Because the division happens first and multiplication happens after, the results are numerically exact — there is no rounding shortcut hidden anywhere.

Worked example

You are making pizza for six people and want 6 Neapolitan balls at 240 g each.

  • Total dough: 6 × 240 = 1,440 g
  • Neapolitan preset: hydration 62%, salt 2.5%, dry yeast 0.2%, oil 0%
  • Divisor: 1 + 0.62 + 0.025 + 0.002 = 1.647
  • Flour: 1,440 / 1.647 = 874 g
  • Water: 874 × 0.62 = 542 g
  • Salt: 874 × 0.025 = 21.9 g
  • Dry yeast: 874 × 0.002 = 1.7 g

Check: 874 + 542 + 21.9 + 1.7 = 1,439.6 g ✓ (0.4 g rounding across four ingredients)

Style comparison

StyleHydrationSaltDry yeastOilCharacter
Neapolitan60–62%2.5%0.1–0.3%0%Thin, charred leopard spots, soft centre
New York63–66%2%0.3–0.5%1–3%Crispy rim, foldable, slight chew
Roman al taglio72–80%2.5%0.2–0.4%2–4%Open airy crumb, pan-baked, thick
Detroit68–72%2%0.4–0.6%3–5%Focaccia-like, caramelised cheese edge

Hydration is the single biggest lever: lower hydration doughs are stiffer and easier to hand-shape; higher hydration doughs are more open and flavourful but require more skill (bench scrapers, wet hands, or a stand mixer).
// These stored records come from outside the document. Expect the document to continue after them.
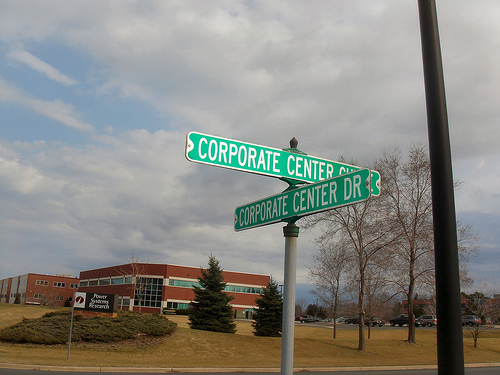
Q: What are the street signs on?
A: Pole.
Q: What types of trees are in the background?
A: Leafless.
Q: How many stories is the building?
A: 2.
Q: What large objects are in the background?
A: Mountains.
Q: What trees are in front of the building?
A: Pine trees.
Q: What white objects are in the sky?
A: Clouds.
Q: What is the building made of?
A: Bricks.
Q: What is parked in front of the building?
A: Cars.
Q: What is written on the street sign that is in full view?
A: Corporate Center Dr.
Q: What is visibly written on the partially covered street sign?
A: Corporate Center.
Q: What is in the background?
A: Building.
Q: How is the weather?
A: Cloudy.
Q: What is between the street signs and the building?
A: A field.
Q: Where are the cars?
A: Beside the building.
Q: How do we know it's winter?
A: The trees are leafless and the grass is brown.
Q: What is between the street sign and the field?
A: Road.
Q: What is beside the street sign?
A: Pole.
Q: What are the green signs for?
A: Directions.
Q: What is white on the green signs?
A: The text.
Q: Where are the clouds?
A: In the sky.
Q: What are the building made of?
A: Brick.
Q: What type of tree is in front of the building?
A: Pine.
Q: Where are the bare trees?
A: In front of the building.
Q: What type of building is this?
A: Office building.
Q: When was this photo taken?
A: Daytime.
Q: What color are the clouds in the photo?
A: White.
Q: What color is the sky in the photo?
A: Blue.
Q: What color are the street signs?
A: Green and white.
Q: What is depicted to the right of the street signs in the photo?
A: A pole.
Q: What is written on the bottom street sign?
A: Corporate Center Dr.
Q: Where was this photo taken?
A: At an office park.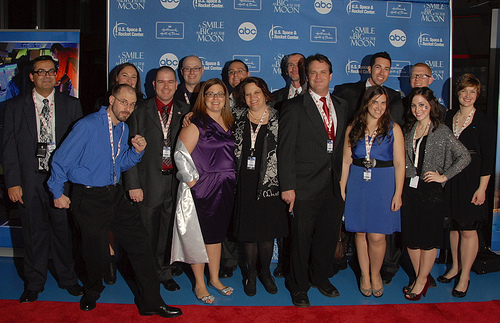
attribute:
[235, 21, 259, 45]
logo — abc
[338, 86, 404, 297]
woman — attending, here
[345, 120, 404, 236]
dress — blue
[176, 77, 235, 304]
woman — attending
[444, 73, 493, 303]
woman — attending, here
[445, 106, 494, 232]
dress — black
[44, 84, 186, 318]
man — posing, attending, here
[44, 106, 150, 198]
shirt — blue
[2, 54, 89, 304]
man — black, here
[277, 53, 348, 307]
man — here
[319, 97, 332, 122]
tie — red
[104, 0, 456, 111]
background — blue, white, large, sponsors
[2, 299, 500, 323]
carpet — red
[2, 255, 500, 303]
floor — blue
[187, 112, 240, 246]
dress — purple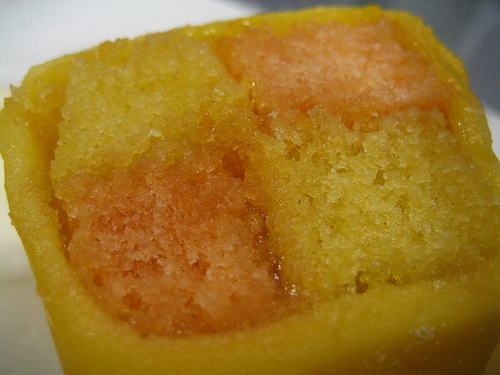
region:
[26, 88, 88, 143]
part of the yellow food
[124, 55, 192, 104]
part of the yellow food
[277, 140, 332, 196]
part of the yellow food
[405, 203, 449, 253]
part of the yellow food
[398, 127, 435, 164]
part of the yellow food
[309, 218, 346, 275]
part of the yellow food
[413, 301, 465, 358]
part of the yellow food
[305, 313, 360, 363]
part of the yellow food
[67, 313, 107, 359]
part of the yellow food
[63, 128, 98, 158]
part of the yellow food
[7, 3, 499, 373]
yellow and orange cake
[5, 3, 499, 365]
square moist yellow cake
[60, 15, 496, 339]
four square sections of cake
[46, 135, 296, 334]
lower left red section of cake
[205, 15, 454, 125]
upper right red section of cake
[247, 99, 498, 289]
lower right yellow section of cake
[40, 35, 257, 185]
upper right yellow section of cake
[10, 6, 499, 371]
moist yellow cake-like food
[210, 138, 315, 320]
separation area of sections of cake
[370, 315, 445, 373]
powdery white substance on cake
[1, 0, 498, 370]
the food has a checkered pattern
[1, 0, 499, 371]
the food has a square pattern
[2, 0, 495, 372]
the food is yellow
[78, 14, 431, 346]
the food has orange squares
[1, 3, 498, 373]
the food is in the shape of a square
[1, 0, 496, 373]
the photo is of food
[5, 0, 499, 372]
the plate is white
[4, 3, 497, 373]
the item is edible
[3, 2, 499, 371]
the food is made of cornmeal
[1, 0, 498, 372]
the food has a border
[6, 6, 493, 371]
Yellow square of corn bread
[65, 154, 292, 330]
Saturated bit of corn bread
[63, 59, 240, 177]
Section of a piece of corn bread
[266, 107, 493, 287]
Square section of a piece of cornbread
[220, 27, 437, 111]
Peach colored section of corn bread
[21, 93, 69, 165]
Hollow spot on corn bread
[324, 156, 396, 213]
Spongy pieces on corn bread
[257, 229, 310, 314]
Wet section of corn bread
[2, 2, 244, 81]
White table behind corn bread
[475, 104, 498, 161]
Edge of white plate near corn bread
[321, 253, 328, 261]
part of a white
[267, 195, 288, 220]
side of a meal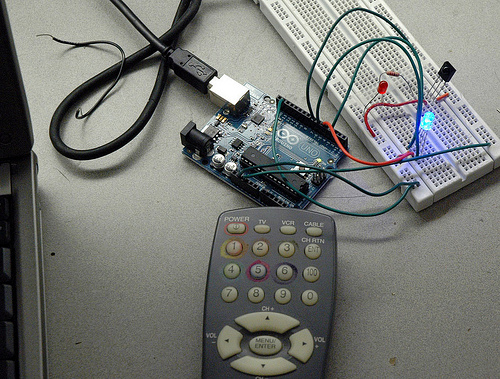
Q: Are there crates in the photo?
A: No, there are no crates.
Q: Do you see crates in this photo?
A: No, there are no crates.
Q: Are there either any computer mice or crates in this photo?
A: No, there are no crates or computer mice.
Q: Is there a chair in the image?
A: No, there are no chairs.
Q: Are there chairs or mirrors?
A: No, there are no chairs or mirrors.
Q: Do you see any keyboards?
A: Yes, there is a keyboard.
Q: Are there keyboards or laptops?
A: Yes, there is a keyboard.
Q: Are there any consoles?
A: No, there are no consoles.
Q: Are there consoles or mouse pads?
A: No, there are no consoles or mouse pads.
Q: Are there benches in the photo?
A: No, there are no benches.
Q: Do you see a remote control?
A: Yes, there is a remote control.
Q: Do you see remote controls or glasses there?
A: Yes, there is a remote control.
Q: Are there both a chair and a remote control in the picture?
A: No, there is a remote control but no chairs.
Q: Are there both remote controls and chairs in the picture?
A: No, there is a remote control but no chairs.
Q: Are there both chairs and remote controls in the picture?
A: No, there is a remote control but no chairs.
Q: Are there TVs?
A: No, there are no tvs.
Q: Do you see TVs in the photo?
A: No, there are no tvs.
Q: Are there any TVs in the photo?
A: No, there are no tvs.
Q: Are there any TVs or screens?
A: No, there are no TVs or screens.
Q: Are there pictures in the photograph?
A: No, there are no pictures.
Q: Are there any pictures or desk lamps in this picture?
A: No, there are no pictures or desk lamps.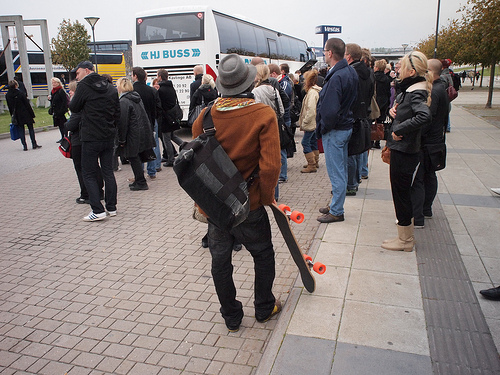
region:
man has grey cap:
[172, 36, 270, 109]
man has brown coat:
[194, 104, 281, 218]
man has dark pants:
[192, 212, 295, 369]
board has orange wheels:
[281, 194, 340, 286]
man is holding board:
[267, 179, 327, 304]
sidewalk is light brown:
[50, 205, 173, 360]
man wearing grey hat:
[205, 45, 280, 122]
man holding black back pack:
[160, 93, 283, 263]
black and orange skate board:
[271, 192, 338, 304]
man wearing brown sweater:
[167, 90, 297, 252]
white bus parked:
[124, 0, 338, 131]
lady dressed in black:
[378, 38, 437, 269]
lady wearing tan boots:
[371, 207, 421, 260]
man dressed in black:
[50, 55, 126, 243]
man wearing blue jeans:
[312, 115, 365, 228]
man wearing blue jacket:
[300, 53, 366, 143]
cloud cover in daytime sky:
[0, 1, 476, 50]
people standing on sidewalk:
[315, 35, 499, 252]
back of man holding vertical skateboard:
[178, 55, 322, 332]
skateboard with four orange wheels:
[270, 201, 327, 293]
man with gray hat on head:
[191, 52, 280, 332]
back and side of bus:
[133, 5, 312, 120]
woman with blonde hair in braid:
[383, 52, 435, 252]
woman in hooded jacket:
[119, 77, 154, 191]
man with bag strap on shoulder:
[172, 54, 281, 331]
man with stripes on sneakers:
[69, 62, 120, 222]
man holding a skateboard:
[187, 50, 327, 332]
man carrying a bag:
[165, 50, 325, 330]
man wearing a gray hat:
[175, 51, 325, 331]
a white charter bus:
[125, 5, 310, 127]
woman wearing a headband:
[380, 50, 432, 250]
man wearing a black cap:
[65, 60, 116, 220]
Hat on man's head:
[213, 50, 256, 97]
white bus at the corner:
[132, 2, 316, 122]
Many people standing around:
[11, 23, 455, 333]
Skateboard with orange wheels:
[270, 194, 326, 292]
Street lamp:
[86, 14, 101, 69]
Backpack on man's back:
[173, 94, 252, 229]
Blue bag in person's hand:
[6, 118, 22, 143]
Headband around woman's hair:
[406, 52, 418, 79]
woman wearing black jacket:
[381, 45, 432, 252]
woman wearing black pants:
[380, 43, 435, 249]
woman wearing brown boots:
[382, 46, 457, 272]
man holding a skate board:
[186, 57, 326, 320]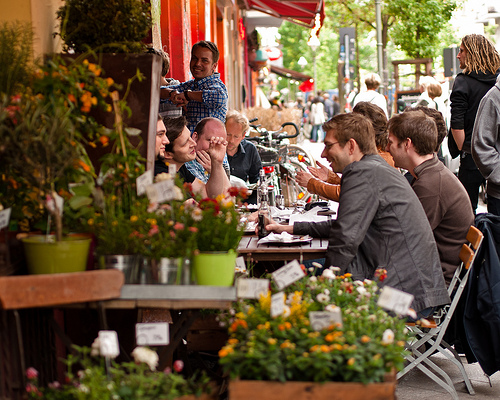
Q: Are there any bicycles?
A: Yes, there is a bicycle.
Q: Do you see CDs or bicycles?
A: Yes, there is a bicycle.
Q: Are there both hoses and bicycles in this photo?
A: No, there is a bicycle but no hoses.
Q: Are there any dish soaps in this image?
A: No, there are no dish soaps.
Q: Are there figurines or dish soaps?
A: No, there are no dish soaps or figurines.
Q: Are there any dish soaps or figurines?
A: No, there are no dish soaps or figurines.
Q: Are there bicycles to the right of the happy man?
A: Yes, there is a bicycle to the right of the man.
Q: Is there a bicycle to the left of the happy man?
A: No, the bicycle is to the right of the man.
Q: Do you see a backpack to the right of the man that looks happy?
A: No, there is a bicycle to the right of the man.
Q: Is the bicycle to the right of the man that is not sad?
A: Yes, the bicycle is to the right of the man.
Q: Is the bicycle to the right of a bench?
A: No, the bicycle is to the right of the man.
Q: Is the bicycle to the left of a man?
A: No, the bicycle is to the right of a man.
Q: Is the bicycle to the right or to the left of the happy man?
A: The bicycle is to the right of the man.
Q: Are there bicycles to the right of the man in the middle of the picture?
A: Yes, there is a bicycle to the right of the man.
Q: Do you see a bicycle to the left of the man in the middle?
A: No, the bicycle is to the right of the man.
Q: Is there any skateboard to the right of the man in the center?
A: No, there is a bicycle to the right of the man.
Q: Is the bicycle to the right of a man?
A: Yes, the bicycle is to the right of a man.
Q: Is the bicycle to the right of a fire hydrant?
A: No, the bicycle is to the right of a man.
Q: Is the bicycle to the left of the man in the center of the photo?
A: No, the bicycle is to the right of the man.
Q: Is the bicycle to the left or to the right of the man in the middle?
A: The bicycle is to the right of the man.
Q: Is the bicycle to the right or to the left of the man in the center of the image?
A: The bicycle is to the right of the man.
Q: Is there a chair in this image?
A: Yes, there is a chair.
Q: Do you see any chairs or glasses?
A: Yes, there is a chair.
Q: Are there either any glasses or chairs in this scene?
A: Yes, there is a chair.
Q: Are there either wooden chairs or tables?
A: Yes, there is a wood chair.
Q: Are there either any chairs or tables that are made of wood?
A: Yes, the chair is made of wood.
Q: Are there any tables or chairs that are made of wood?
A: Yes, the chair is made of wood.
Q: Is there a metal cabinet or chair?
A: Yes, there is a metal chair.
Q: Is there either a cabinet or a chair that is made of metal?
A: Yes, the chair is made of metal.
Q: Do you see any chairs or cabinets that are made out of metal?
A: Yes, the chair is made of metal.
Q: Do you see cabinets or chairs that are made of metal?
A: Yes, the chair is made of metal.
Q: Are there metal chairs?
A: Yes, there is a chair that is made of metal.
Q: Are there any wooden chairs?
A: Yes, there is a wood chair.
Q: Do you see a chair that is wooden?
A: Yes, there is a chair that is wooden.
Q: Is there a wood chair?
A: Yes, there is a chair that is made of wood.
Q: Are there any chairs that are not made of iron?
A: Yes, there is a chair that is made of wood.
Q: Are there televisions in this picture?
A: No, there are no televisions.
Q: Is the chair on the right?
A: Yes, the chair is on the right of the image.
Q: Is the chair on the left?
A: No, the chair is on the right of the image.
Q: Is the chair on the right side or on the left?
A: The chair is on the right of the image.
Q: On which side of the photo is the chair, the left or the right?
A: The chair is on the right of the image.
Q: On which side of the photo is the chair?
A: The chair is on the right of the image.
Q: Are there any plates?
A: No, there are no plates.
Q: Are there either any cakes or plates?
A: No, there are no plates or cakes.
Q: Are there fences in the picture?
A: No, there are no fences.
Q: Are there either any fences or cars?
A: No, there are no fences or cars.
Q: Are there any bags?
A: No, there are no bags.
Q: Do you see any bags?
A: No, there are no bags.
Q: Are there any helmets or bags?
A: No, there are no bags or helmets.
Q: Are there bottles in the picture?
A: Yes, there is a bottle.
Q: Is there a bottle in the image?
A: Yes, there is a bottle.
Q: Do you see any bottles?
A: Yes, there is a bottle.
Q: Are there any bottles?
A: Yes, there is a bottle.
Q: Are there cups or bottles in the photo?
A: Yes, there is a bottle.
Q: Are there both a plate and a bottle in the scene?
A: No, there is a bottle but no plates.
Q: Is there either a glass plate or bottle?
A: Yes, there is a glass bottle.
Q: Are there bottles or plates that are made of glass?
A: Yes, the bottle is made of glass.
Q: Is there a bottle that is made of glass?
A: Yes, there is a bottle that is made of glass.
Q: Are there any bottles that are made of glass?
A: Yes, there is a bottle that is made of glass.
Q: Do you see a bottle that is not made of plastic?
A: Yes, there is a bottle that is made of glass.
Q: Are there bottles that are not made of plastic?
A: Yes, there is a bottle that is made of glass.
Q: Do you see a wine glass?
A: No, there are no wine glasses.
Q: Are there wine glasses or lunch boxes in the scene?
A: No, there are no wine glasses or lunch boxes.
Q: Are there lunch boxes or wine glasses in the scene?
A: No, there are no wine glasses or lunch boxes.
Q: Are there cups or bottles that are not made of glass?
A: No, there is a bottle but it is made of glass.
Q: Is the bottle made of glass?
A: Yes, the bottle is made of glass.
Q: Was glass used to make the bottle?
A: Yes, the bottle is made of glass.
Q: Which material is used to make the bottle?
A: The bottle is made of glass.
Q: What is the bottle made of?
A: The bottle is made of glass.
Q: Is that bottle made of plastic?
A: No, the bottle is made of glass.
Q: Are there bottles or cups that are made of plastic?
A: No, there is a bottle but it is made of glass.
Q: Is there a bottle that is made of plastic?
A: No, there is a bottle but it is made of glass.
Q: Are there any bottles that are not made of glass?
A: No, there is a bottle but it is made of glass.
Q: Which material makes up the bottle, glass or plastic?
A: The bottle is made of glass.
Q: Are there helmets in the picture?
A: No, there are no helmets.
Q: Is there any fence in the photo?
A: No, there are no fences.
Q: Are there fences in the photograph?
A: No, there are no fences.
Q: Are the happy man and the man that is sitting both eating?
A: Yes, both the man and the man are eating.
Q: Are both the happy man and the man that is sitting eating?
A: Yes, both the man and the man are eating.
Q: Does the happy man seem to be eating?
A: Yes, the man is eating.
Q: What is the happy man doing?
A: The man is eating.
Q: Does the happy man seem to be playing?
A: No, the man is eating.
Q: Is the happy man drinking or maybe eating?
A: The man is eating.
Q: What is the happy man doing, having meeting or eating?
A: The man is eating.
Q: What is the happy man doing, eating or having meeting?
A: The man is eating.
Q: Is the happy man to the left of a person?
A: Yes, the man is to the left of a person.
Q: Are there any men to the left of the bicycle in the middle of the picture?
A: Yes, there is a man to the left of the bicycle.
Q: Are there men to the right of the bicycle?
A: No, the man is to the left of the bicycle.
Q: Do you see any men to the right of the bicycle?
A: No, the man is to the left of the bicycle.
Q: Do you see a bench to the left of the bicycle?
A: No, there is a man to the left of the bicycle.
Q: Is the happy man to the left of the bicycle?
A: Yes, the man is to the left of the bicycle.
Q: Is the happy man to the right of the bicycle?
A: No, the man is to the left of the bicycle.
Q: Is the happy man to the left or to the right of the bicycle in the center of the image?
A: The man is to the left of the bicycle.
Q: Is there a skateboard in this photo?
A: No, there are no skateboards.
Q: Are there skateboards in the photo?
A: No, there are no skateboards.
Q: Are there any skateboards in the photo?
A: No, there are no skateboards.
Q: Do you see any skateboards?
A: No, there are no skateboards.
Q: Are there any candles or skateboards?
A: No, there are no skateboards or candles.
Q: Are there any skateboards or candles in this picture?
A: No, there are no skateboards or candles.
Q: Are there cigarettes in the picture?
A: No, there are no cigarettes.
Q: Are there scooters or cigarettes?
A: No, there are no cigarettes or scooters.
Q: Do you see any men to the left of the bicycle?
A: Yes, there is a man to the left of the bicycle.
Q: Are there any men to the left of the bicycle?
A: Yes, there is a man to the left of the bicycle.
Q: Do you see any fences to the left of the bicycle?
A: No, there is a man to the left of the bicycle.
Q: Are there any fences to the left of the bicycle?
A: No, there is a man to the left of the bicycle.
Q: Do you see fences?
A: No, there are no fences.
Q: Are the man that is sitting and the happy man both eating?
A: Yes, both the man and the man are eating.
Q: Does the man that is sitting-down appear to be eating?
A: Yes, the man is eating.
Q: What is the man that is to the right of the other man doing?
A: The man is eating.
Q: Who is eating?
A: The man is eating.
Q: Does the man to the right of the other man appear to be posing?
A: No, the man is eating.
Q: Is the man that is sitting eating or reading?
A: The man is eating.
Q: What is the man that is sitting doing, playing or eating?
A: The man is eating.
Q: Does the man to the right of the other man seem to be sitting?
A: Yes, the man is sitting.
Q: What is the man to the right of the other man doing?
A: The man is sitting.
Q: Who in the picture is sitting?
A: The man is sitting.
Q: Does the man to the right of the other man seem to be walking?
A: No, the man is sitting.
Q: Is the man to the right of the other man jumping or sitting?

Fermentation and yeast notes

The yeast figure in baker’s percentages assumes active dry or instant yeast. The correct dose depends almost entirely on how long and where you plan to ferment:

  • Same-day, room temperature (4–6 h): 0.5–1.0% dry yeast
  • Overnight, refrigerator (12–24 h): 0.2–0.3% dry yeast
  • 48–72 hour cold ferment: 0.05–0.15% dry yeast

Less yeast and a longer cold ferment produce more flavour compounds (organic acids, esters) and a more extensible dough that is easier to stretch without tearing. Most home pizza enthusiasts find the 24-hour cold ferment the best trade-off between convenience and flavour.

If using fresh (cake) yeast, multiply the calculator’s dry-yeast gram figure by 3. The calculator shows this conversion automatically below the results table.